━━ Data for this exercise ━━
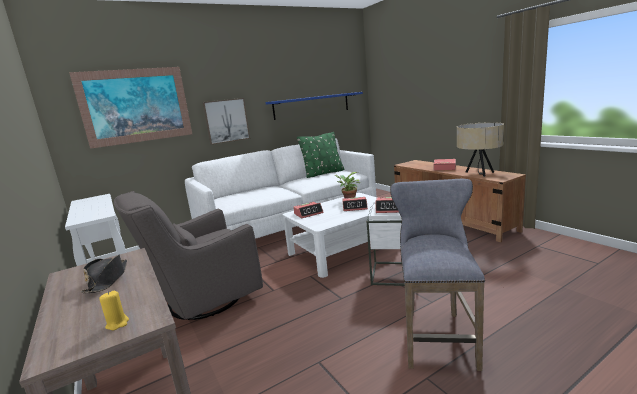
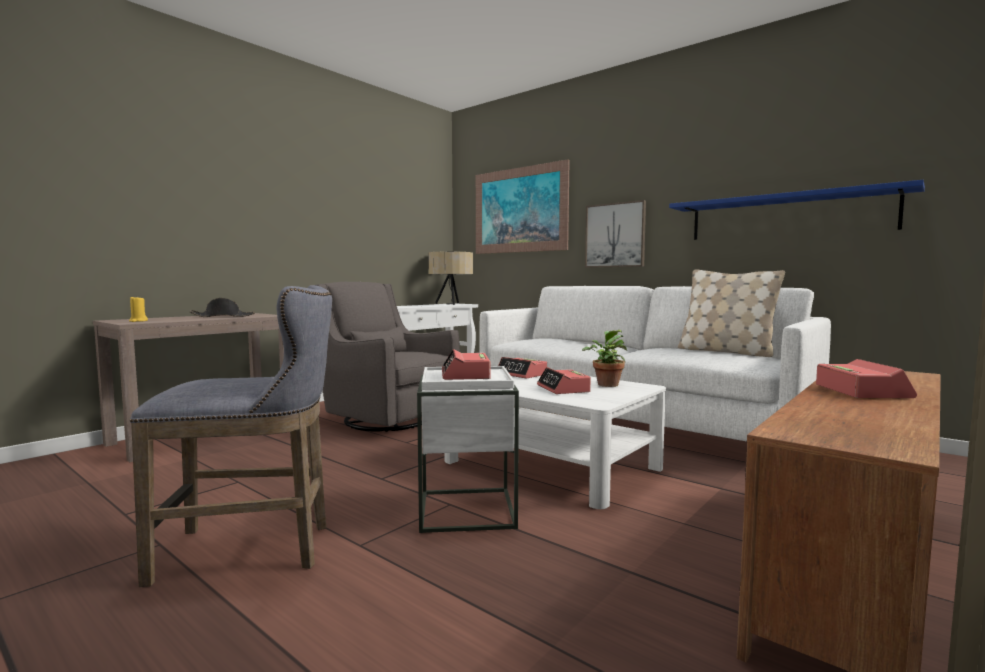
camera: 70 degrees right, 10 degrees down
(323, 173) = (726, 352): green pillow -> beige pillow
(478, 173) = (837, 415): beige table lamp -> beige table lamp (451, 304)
━━━
━━ Data for this exercise ━━
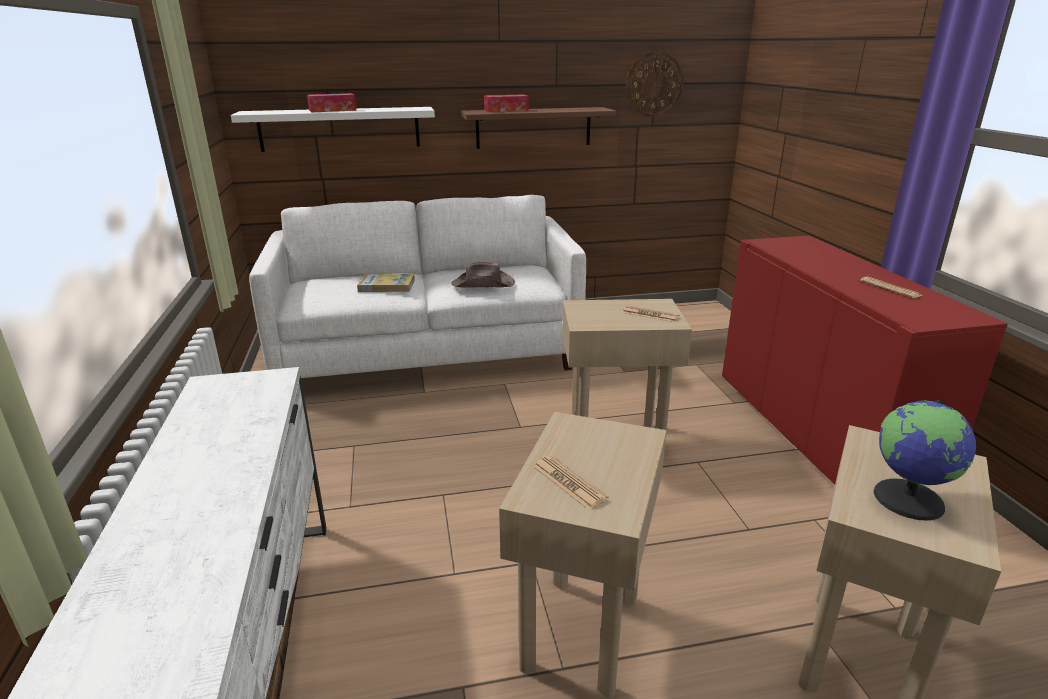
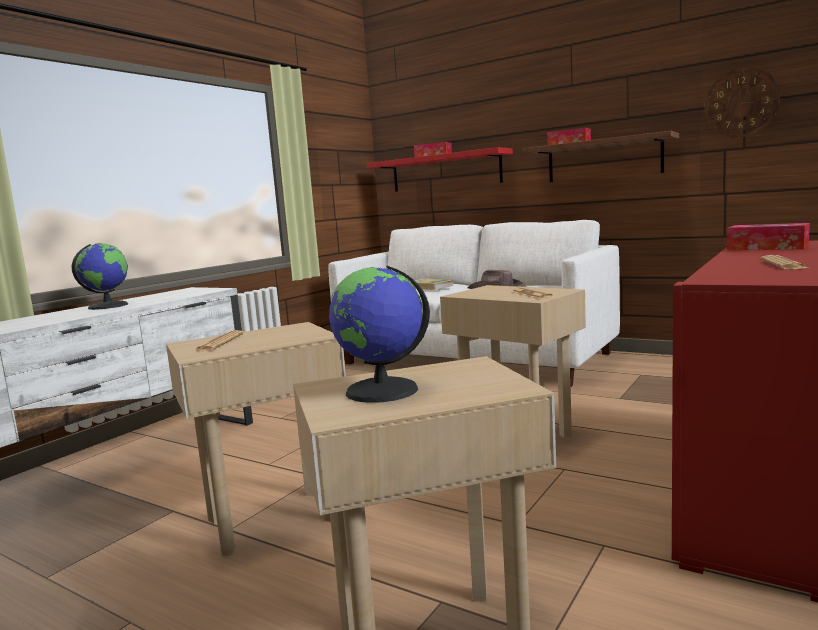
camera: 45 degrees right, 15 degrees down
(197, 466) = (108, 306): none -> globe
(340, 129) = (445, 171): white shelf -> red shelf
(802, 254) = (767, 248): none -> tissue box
━━━
*What the task asks*.
Set down, unchanged, only those lines above that fall between the line with "camera: 70 degrees right, 10 degrees down" and the line with "(478, 173) = (837, 415): beige", the two end lines included.

*Expected output*.
camera: 70 degrees right, 10 degrees down
(323, 173) = (726, 352): green pillow -> beige pillow
(478, 173) = (837, 415): beige table lamp -> beige table lamp (451, 304)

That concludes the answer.